Somit bleibt zu prüfen, ob die weitere Voraussetzung des "Begleitens" oder "Nachziehens" erfüllt ist, um den Beschwerdeführer als begünstigten Drittstaatsangehörigen werten zu können.

Diesbezüglich hat der Europäische Gerichtshof mit Urteil vom 25. Juli 2008, Rs C-127/08 , "Metock u.a.", klargestellt und im Beschluss vom 19. Dezember 2008, Rs C-5512/07, "Sahin", bekräftigt, dass Art. 3 Abs. 1 der Richtlinie 2004/38/EG dahingehend auszulegen ist, dass sich ein Drittstaatsangehöriger, der Ehepartner eines Unionsbürgers, der sich in einem Mitgliedstaat aufhält, dessen Staatsangehörigkeit er nicht besitzt, ist und diesen Unionsbürger begleitet oder ihm nachzieht, auf die Bestimmungen dieser Richtlinie unabhängig davon berufen kann, wann und wo die Ehe geschlossen wurde oder wie der betreffende Drittstaatsangehörige in den Aufnahmemitgliedstaat gelangt ist. Demzufolge haben Drittstaatsangehörige, die Familienangehörige eines Unionsbürgers sind, eine aus dem Gemeinschaftsrecht erfließende Berechtigung zum Aufenthalt im Bundesgebiet auch dann, wenn sie sich schon vor Begründung der familiären Beziehung im Bundesgebiet aufgehalten haben (vgl. dazu weiters etwa die hg. Erkenntnisse vom 17. März 2009, Zl. 2009/21/0030, und vom 8. Juli 2009, Zl. 2007/21/0031, jeweils mwN).

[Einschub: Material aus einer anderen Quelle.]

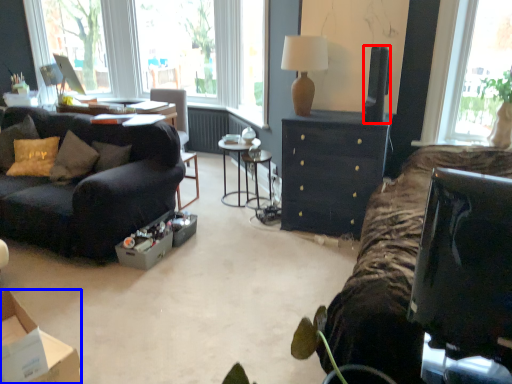
Question: Which point is closer to the camera, television (highlighted by a red box) or box (highlighted by a blue box)?

Choices:
 (A) television
 (B) box

Answer: (B)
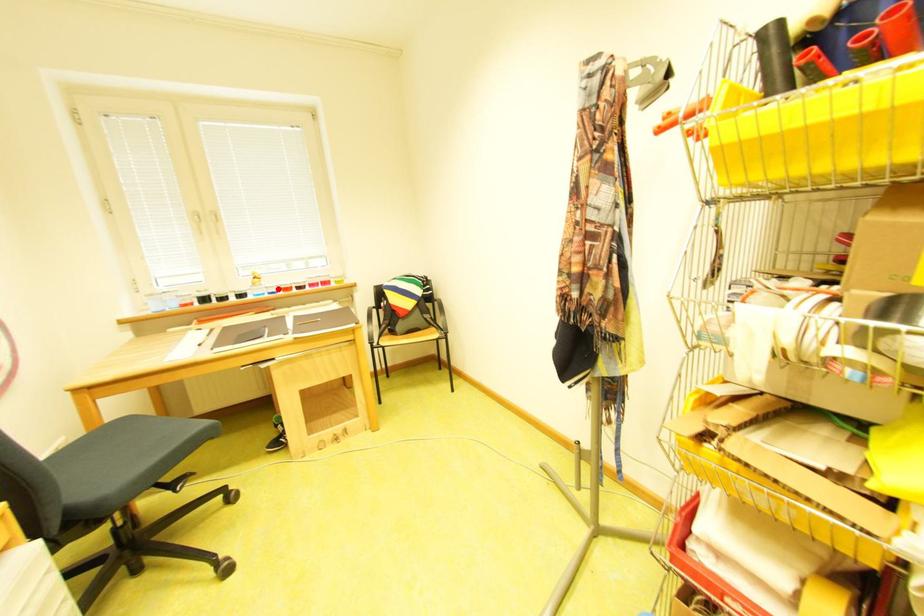
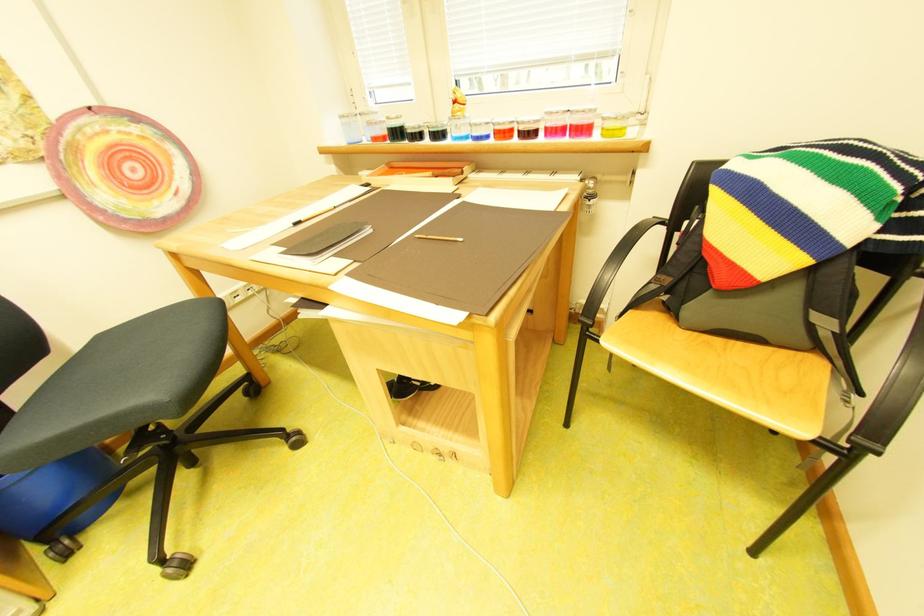
The point at the highlighted location is marked in the first image. Where is the corresponding point in the second image?

(481, 126)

Somit unterlag die belangte Behörde einem Rechtsirrtum, indem sie den Beschwerdeführer, der mit einer in Österreich niedergelassenen deutschen Staatsangehörigen verheiratet war, nicht als begünstigten Drittstaatsangehörigen im Sinn des § 2 Abs. 4 Z 11 FPG angesehen hat. Dadurch nahm sie (im Devolutionsweg an Stelle der untätig gebliebenen Sicherheitsdirektion für das Bundesland Wien) zu Unrecht ihre Zuständigkeit gemäß § 9 Abs. 1 Z 2 FPG in Anspruch. Gemäß § 9 Abs. 1 Z. 1 FPG hätte jedoch über die Berufung des Beschwerdeführers der unabhängige Verwaltungssenat Wien zu entscheiden gehabt.

Der angefochtene Bescheid war daher gemäß § 42 Abs. 2 Z. 2 VwGG wegen Unzuständigkeit der belangten Behörde aufzuheben.

Die Kostenentscheidung beruht auf den §§ 47 ff VwGG iVm der VwGH-Aufwandersatzverordnung 2008.